Ce n’est que passé la trentaine, en 2019, que Victor Maman décide de revenir sur l’exploitation familiale. Ancien consultant en cabinet de recrutement, il passe son brevet professionnel responsable d’entreprise agricole (BPREA).
En hiver 2022, à l’issue d’une année de formation, il devient salarié de l’exploitation puis s’installe. « Plus jeune, c’était inenvisageable pour moi d’exercer le métier d’agriculteur et d’éleveur, se souvient Victor. J’étais obnubilé par l’image d’un métier dur et contraignant. Finalement, plus tard, j’ai réalisé qu’être agriculteur offre cette chance de voir le résultat de son travail. C’est tangible et particulièrement appréciable. »
Synergie entre les productions
« L’élevage a toujours représenté le fil conducteur et une richesse sur notre exploitation, indique Victor. Avec mon père, nous réfléchissons toujours à la valeur ajoutée et aux synergies possibles entre les productions animales et végétales. Tout est optimisé : les graminées porte-graines pour l’exploitation de la paille, la luzerne fourragère pour favoriser la lactation des brebis, la betterave sucrière pour la pulpe déshydratée, etc. »
La ration des brebis, de la race Île-de-France, est composée d’orge d’hiver, de pulpes déshydratées et d’un correcteur azoté sous forme de drêche ou de bouchons déshydratés. En revanche, ce type d’alimentation ne convient pas aux agneaux.
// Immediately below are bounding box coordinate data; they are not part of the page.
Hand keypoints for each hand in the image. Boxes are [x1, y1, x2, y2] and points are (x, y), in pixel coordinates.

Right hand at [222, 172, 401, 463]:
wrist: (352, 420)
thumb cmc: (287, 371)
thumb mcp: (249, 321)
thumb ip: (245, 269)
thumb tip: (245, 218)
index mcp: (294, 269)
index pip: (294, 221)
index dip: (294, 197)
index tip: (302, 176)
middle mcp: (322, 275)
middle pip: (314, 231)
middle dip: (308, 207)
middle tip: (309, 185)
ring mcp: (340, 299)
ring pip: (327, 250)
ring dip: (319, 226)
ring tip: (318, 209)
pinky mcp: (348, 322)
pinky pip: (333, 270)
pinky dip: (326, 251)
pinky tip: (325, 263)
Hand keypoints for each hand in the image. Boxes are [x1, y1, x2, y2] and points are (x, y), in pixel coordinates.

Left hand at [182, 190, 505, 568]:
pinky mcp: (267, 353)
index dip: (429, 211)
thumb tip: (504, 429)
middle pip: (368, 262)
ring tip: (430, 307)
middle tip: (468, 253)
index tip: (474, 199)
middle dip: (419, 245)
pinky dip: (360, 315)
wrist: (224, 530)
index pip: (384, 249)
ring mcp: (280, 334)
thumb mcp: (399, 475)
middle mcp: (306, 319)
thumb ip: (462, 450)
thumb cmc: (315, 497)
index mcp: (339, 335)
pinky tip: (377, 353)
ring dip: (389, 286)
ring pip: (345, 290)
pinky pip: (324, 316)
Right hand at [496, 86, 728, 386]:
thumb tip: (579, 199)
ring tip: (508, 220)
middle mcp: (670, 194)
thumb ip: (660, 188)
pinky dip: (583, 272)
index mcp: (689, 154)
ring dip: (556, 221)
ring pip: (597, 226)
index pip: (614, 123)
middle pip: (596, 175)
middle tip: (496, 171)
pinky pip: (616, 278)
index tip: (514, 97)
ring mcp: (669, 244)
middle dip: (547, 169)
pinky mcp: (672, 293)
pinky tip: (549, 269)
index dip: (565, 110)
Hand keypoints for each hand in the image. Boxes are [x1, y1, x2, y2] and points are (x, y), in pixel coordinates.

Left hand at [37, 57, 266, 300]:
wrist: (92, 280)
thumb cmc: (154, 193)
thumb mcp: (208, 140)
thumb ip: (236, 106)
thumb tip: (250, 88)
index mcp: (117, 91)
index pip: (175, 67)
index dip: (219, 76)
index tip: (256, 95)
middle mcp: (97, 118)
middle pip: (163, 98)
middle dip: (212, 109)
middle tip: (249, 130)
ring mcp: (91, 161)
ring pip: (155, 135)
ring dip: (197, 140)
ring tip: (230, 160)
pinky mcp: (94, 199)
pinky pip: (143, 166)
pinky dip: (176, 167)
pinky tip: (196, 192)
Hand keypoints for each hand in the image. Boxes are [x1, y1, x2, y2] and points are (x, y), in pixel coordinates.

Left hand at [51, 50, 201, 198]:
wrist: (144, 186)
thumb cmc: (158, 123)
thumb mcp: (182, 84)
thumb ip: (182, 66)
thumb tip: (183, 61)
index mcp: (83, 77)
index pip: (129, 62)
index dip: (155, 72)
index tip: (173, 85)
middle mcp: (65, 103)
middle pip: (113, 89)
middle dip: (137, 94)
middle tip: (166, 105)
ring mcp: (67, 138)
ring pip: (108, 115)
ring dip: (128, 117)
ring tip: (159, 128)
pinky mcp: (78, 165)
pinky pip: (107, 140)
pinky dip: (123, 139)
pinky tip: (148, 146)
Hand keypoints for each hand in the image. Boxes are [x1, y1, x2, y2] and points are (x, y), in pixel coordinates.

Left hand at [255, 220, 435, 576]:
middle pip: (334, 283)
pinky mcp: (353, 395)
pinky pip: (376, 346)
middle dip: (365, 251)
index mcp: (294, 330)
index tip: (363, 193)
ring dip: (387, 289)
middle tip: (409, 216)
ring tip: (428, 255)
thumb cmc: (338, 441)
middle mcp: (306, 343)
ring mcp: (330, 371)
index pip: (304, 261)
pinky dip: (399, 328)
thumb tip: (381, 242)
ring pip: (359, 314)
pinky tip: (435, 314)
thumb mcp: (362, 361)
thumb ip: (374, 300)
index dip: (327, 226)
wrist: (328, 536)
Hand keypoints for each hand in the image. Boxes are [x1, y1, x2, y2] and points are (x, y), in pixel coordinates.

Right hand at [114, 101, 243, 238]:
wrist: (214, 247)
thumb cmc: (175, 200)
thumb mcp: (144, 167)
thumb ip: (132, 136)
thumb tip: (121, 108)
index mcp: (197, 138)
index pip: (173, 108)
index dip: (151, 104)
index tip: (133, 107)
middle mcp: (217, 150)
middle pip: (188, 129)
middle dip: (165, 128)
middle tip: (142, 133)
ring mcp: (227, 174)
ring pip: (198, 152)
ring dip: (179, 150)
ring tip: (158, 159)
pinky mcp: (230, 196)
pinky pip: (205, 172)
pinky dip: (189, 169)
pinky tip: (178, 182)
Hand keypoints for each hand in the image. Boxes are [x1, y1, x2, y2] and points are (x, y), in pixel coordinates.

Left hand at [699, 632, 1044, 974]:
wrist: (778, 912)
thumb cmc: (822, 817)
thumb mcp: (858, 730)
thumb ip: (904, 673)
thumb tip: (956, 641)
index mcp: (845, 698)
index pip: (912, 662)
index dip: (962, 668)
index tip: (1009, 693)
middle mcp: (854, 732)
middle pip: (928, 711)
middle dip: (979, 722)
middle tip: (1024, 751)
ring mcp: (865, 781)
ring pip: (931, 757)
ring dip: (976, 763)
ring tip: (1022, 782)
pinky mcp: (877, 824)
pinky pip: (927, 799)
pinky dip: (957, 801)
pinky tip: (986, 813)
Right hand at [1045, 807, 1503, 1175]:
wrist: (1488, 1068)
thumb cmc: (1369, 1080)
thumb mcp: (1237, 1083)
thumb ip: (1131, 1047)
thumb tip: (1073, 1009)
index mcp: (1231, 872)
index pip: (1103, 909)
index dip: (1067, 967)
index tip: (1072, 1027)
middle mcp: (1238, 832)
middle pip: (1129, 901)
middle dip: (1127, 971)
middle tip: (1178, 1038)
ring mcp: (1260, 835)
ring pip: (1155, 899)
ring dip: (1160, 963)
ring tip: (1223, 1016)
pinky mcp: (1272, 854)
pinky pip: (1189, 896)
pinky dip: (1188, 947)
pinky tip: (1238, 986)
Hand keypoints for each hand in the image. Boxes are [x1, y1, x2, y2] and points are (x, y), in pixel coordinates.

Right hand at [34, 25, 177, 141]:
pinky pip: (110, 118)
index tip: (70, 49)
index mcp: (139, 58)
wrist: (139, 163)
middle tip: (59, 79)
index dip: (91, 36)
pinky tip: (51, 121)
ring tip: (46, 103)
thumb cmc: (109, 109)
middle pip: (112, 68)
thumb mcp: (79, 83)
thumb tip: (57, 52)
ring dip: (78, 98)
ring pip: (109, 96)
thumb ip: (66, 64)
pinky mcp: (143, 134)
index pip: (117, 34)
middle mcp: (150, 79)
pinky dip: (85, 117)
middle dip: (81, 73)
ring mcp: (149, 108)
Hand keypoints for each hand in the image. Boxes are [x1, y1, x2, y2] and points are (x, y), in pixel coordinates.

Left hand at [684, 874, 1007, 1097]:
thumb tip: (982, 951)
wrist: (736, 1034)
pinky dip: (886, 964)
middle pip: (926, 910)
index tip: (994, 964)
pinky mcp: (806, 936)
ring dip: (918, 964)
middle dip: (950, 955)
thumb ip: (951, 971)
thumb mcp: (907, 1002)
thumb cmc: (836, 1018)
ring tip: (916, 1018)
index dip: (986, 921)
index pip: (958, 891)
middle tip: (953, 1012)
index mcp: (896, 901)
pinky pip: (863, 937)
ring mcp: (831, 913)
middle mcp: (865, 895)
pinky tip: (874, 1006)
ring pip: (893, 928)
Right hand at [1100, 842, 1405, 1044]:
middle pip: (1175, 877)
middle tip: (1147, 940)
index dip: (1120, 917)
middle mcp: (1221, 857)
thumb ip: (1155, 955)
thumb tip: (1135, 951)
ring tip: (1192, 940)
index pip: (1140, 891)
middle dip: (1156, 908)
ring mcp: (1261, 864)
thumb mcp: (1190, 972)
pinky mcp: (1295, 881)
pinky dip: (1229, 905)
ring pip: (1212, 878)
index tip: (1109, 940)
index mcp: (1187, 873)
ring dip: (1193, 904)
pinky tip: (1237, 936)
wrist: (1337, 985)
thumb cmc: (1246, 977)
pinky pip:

« Ce sont des animaux fragiles, précise l’éleveur. Gourmands, ils ont tendance à trier pour ne consommer que l’orge ou la pulpe. Nous les nourrissons donc uniquement avec un aliment complet pour éviter tout risque de déséquilibre alimentaire. »
Victor aspire à faire pâturer davantage ses brebis, pour réduire les coûts d’alimentation, améliorer la structure du sol et défavoriser l’activité des rongeurs grâce au piétinement des ovins et à la pose de piquets pour les rapaces.
Deux temps forts : Pâques et l’Aïd
Victor vend sa production, soit 400 à 550 agneaux par an via la coopérative Sicarev, qui possède la certification Label Rouge. Les animaux peuvent être vendus sous cette appellation, sous réserve qu’ils soient éligibles au cahier des charges. La coopérative gère toute la partie logistique (prise de commande, fixation du prix et transport).
« Je n’envisage pas de me lancer dans la vente directe, indique le jeune agriculteur. Dans l’esprit collectif, l’agneau est une viande au goût trop prononcé pour attirer les consommateurs. C’est pourquoi la vente en circuit court est difficile et économiquement peu rentable pour ce type de production. » Même si le marché de l’agneau a tendance à décliner, l’éleveur reste optimiste quant à la pérennité de cet élevage.
« D’une part, il bénéficie d’une bonne image et d’autre part, la production française actuelle ne suffit pas à couvrir la demande, notamment à Pâques et au moment de l’Aïd. » Pour fournir les besoins lors de ces deux temps forts, Victor s’organise avec les inséminateurs pour concentrer les chaleurs puis les inséminations des brebis. Les agnelages ont ensuite lieu en septembre puis en mars, afin de proposer de la viande de Noël à Pâques et durant l’été.
L’insémination, clé de voûte de l’amélioration du troupeau
Pour la monte naturelle, Victor possède une dizaine de béliers. Il a opté pour la lutte en lots, c’est-à-dire qu’il isole un bélier avec 20 brebis au maximum. Ainsi, il connaît la paternité de l’agneau, qui pourra ensuite être sélectionné puis vendu en tant que reproducteur. « L’insémination m’intéresse particulièrement car elle offre la possibilité de produire des animaux de race avec des caractéristiques recherchées et spécifiques », précise Victor.
Pour se former, il participe à des concours, l’occasion pour lui de rencontrer d’autres éleveurs et de se confronter à leurs pratiques. « Chacun affectionne un ‘profil type’ d’animaux qui diffère selon les régions, constate-t-il. La rencontre avec d’autres éleveurs m’apprend à comprendre les critères recherchés pour être primés. »
Régulièrement, Victor Maman a des demandes pour faire pâturer ses brebis dans des parcelles agricoles ou viticoles. Il ne prend pas encore le temps de s’y consacrer, faute de temps, parce qu’il faut prévoir le transport des animaux, la pose puis la dépose de clôtures.
Pour le moment, ses brebis pâturent dans les couverts d’un voisin, ce qui laisse aux prairies le temps de se recharger. Le partenariat est gagnant-gagnant : les brebis se nourrissent et, en contrepartie, elles broient puis fertilisent la culture. Pour Victor Maman, l’écopâturage représente un véritable sujet d’avenir.